Tra i nomi più noti dell'alpinismo italiano, fondatore prima di Mountain Wilderness e poi dell'Osservatorio per la libertà in montagna, in questa intervista a CTzen si sofferma sui limiti di fruizione imposti dagli amministratori locali, come nel caso del vulcano etneo. Illusori, secondo Gogna, e anche controproducenti, «perché, senza informazione e libertà, la sicurezza, anziché aumentare, diminuisce»
Etna, l’alpinista Alessandro Gogna sui divieti «Dannosi, serve la responsabilità personale»
In Italia come all’estero, il nome di Alessandro Gogna è legato alla montagna. Tra i più noti alpinisti italiani, genovese, classe 1946, Gogna è storico dell’alpinismo e, trent’anni fa, fu tra i primi a proporre una discussione sulla fruizione e la salvaguardia delle vette. Un ragionamento, il suo, basato su una parola d’ordine: responsabilità individuale. Concetto che si accompagna a quelli di sicurezza e libertà, ma in un percorso oggi sempre meno condiviso dalle pubbliche amministrazioni, soprattutto al sud. Come nel caso del vulcano Etna, da tempo ormai soggetto a divieti che la prefettura etnea aveva promesso di ridiscutere a settembre, mese che ormai si avvia alla conclusione.

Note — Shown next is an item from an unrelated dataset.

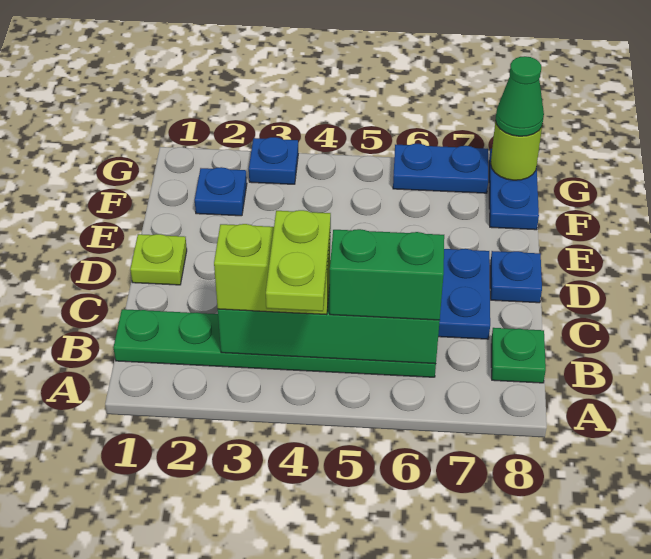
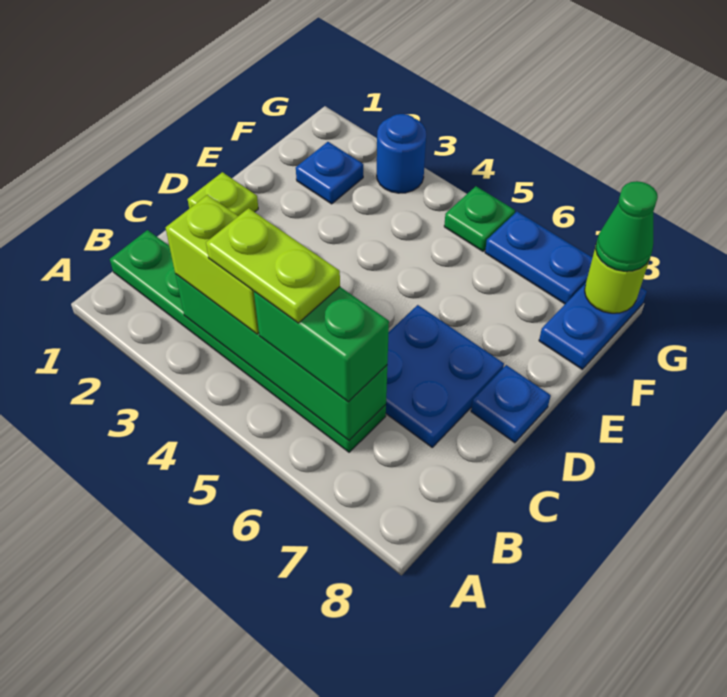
lime 1x2 plate [266,210,331,311] -> lime 1x2 plate turned to [206,208,340,323]
green 1x1 plate [491,328,546,383] -> green 1x1 plate moved to [444,186,515,251]
blue 1x1 plate [249,137,298,184] -> blue 1x1 round brick [377,114,426,193]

L’Etna come lo Stromboli, le limitazioni alla fruizione delle montagne sono un caso tutto siciliano. Almeno nella sua concreta applicazione perché altrove, ad esempio sulle Alpi, ci si prova da tempo senza successo. E per questo Alessandro Gogna ha fondato l’Osservatorio per la libertà in montagna, un movimento d’opinione composto da una dozzina di esperti e appassionati con lo scopo di «sensibilizzare l’opinione pubblica all’importanza della responsabilità individuale come prima arma per preservare la propria incolumità», spiega.
Oltre la tecnologia e la burocrazia. Un percorso che inizia con la fondazione insieme ad alpinisti di tutto il mondo di Mountain Wilderness negli anni ’80. «Quando, come per tutte le questioni ambientali, si inizia a sviluppare una forte coscienza e il desiderio di associarsi per tutelare la natura», continua Gogna. «Allo stesso modo, circa cinque anni fa, abbiamo sentito il bisogno di difendere le attività di montagna a tutti i livelli, dalle escursioni all’alpinismo estremo, dalle aggressioni subdole di chi vuole mettere tutto in sicurezza».
Una «società sicuritaria» che, secondo l’esperto, commette almeno due errori: «Il primo è che di sicuro non c’è niente e dire “piena sicurezza” o “totale sicurezza” è una strategia di marketing pericolosa perché non è vero». Il secondo è che «affidando la propria responsabilità di singolo a strumenti e limiti decisi da altri, la sicurezza, anziché aumentare, diminuisce». Come quando, per tornare alla montagna, ci si lancia in azioni imprudenti perché «se sei un po’ cretino, pensi: “Tanto mi vengono a prendere”». Anziché informarsi e scegliere in libertà. Che è anche la libertà consapevole di non fare o non andare. «Gli amministratori, tralasciando eventuali interessi, non vogliono avere loro stessi responsabilità – spiega Gogna – Ma non possono limitare la libertà dei cittadini come fossimo nel Medioevo e demandare la responsabilità a un divieto».
Limiti che, tra l’altro, risultano troppo spesso settoriali. «Perché non c’è un divieto di balneazione, con tanto di sanzioni, quando a mare sventola la bandiera rossa? Ogni anno muoiono un sacco di persone, ma non se ne fa una tragedia come si fa per la montagna», si accalora l’alpinista. Che respinge anche l’ipotesi, come nel caso dell’Etna, di una fruizione obbligatoriamente mediata dai professionisti: «Certi divieti non valgono se si va con le guide alpine? Qui si rasenta il ridicolo», sostiene Gogna che è anche guida alpina, appunto. Un approccio che, in definitiva, mette a rischio la conoscenza della montagna, «una delle poche zone in cui si è ancora liberi di esprimersi – conclude – come non possiamo più fare nel resto della società».